Approximately 6 to 7 million people world wide are infected by T. cruzi. However, less than 1% of persons with T. cruzi infection have received treatment, despite current recommendations for early treatment. Untreated many have progressed to cardiomyopathy.
Whether antiparasitic treatment with benznidazole has any effect on the clinical course of disease for patients with already established heart disease is unknown.
The authors conducted a prospective, randomized study involving 2854 patients with established Chagas’ cardiomyopathy. Patients in 5 countries in South and Central America were randomized to receive benznidazole or placebo for 40 – 80 days and were followed for a mean of 5.4 years.
All patients had serologic evidence of Trypanosoma cruzi infection (the parasite that causes Chagas), as well as EKG changes and other cardiac abnormalities characteristic of Chagas cardiomyopathy.
The primary outcome was a composite outcome of death, resuscitated cardiac arrest, sustained ventricular tachycardia, insertion of a pacemaker or implantable cardioverter–defibrillator, cardiac transplantation new heart failure, stroke, or other thromboembolic event.
Most patients (74%) had NYHA class I heart failure, and the mean ejection fraction (EF) was 55%. 23% had NYHA class 2 heart failure and 17% had an EF < 40%. The mean age was 55 years.
At baseline, a polymerase-chain-reaction (PCR) assay was performed on blood samples obtained from 1896 patients; 60.5% had positive results for Trypanosoma cruzi on PCR.
The trial showed that benznidazole had significant antiparasitic activity.

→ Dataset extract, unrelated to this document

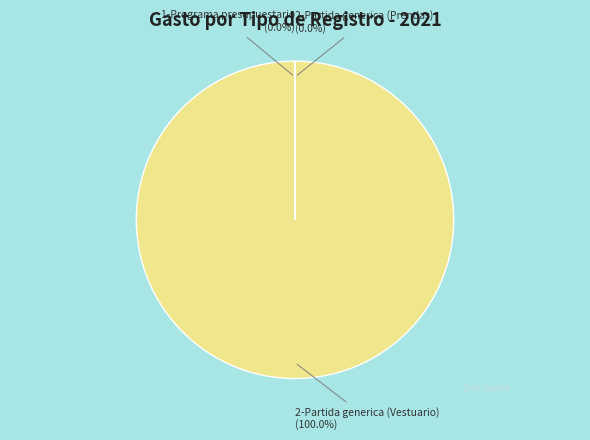

Is there any slice that represents more than half of the pie?

Yes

The rate of conversion to negative PCR results were higher in the benznidazole group at the end of treatment (66.2% vs 33.5%), an effect that was not fully maintained after 5 years (46.7% vs 33.1%, both P<0.0001).
However, the rates of PCR conversion did not correspond to effects on clinical outcome and there was no effect on the primary clinical outcome. Tihe primary outcome occurred in 394 patients (27.5%) in the benznidazole group and in 414 (29.1%) in the placebo group (hazard ratio, 0.93; 95% confidence interval [CI], 0.81 to 1.07; P = 0.31).
This trial is disappointing with respect to treatment options for those with heart failure.
Although the standard treatment with benznidazole may not be clinically effective in patients with established cardiomyopathy, treatment in the indeterminate phase (serology positive but no evidence of heart disease) may still be a window of opportunity and the role of early treatment needs to be further evaluated and improved.
As the authors of a related editorial point out, there is an urgent need for new drugs and new strategies for treatment – “The infected population with Chagas disease is aging, and time for them is running out.”